Money nearly all but spent, I slept huddling in hay barns. And warming on sheltery hillsides in any sunshine of the morning. Legs stiff and tired. Gloves lost. And even stuck my hands into freshly plopped hot cow dung. Foxy said that it was a great fast way to get the knuckles warm. Let the muck dry on you like a pair of mittens. And a better fit than you’d ever get from a pair you’d buy. But I looked bad enough already without appearing as some stinking handed monster. And washed and further chilled my hands in the first stream I came to.
The worst were the dogs running out from farmyards and growling round one’s legs. Or barking through gates. And then the weariness. With every time one looked up. The never ending fields hedges hills and bogs ahead. East south east. Losing track of the days. Each night colder. Ever growing hungrier. And then from a hillside saw a hunt in the distance. The scarlet coats passing amid the trees. Saw the start. The run. The hounds in full cry. And the death. And I moved off to be gone nearly hiding and feeling like a criminal. Striding up hills I remembered the strong silky fleshed mountain climbing thighs of Miss von B. Muscles swelling back strongly from her knees. And I dreamt of the light play of her fingers over my arms, shoulders and up and down my back. O my god. The comfort. Peace. The sinking of my own lips softly upon her mouth. And am I soon going to die. Shivering now. On the verge of tears.
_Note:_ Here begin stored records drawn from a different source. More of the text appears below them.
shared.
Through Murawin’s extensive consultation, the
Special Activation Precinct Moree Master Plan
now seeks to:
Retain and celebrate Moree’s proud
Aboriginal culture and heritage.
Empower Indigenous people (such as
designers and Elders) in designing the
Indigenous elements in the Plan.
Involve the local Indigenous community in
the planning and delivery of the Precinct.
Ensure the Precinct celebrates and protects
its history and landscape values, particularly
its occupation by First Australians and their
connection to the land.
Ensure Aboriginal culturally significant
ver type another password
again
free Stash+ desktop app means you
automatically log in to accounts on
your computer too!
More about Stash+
Felt some little cheer as I stood looking at a road sign. A village called Prosperous. First uplifting word one had seen all these days and lonely nights. Driven by the wet winds. The damp now chill through to my back. And in the first light of dawn hitching another lift southwards on a cart. A farmer with two monstrous sows. Warming myself standing between them, honking snorting and grunting.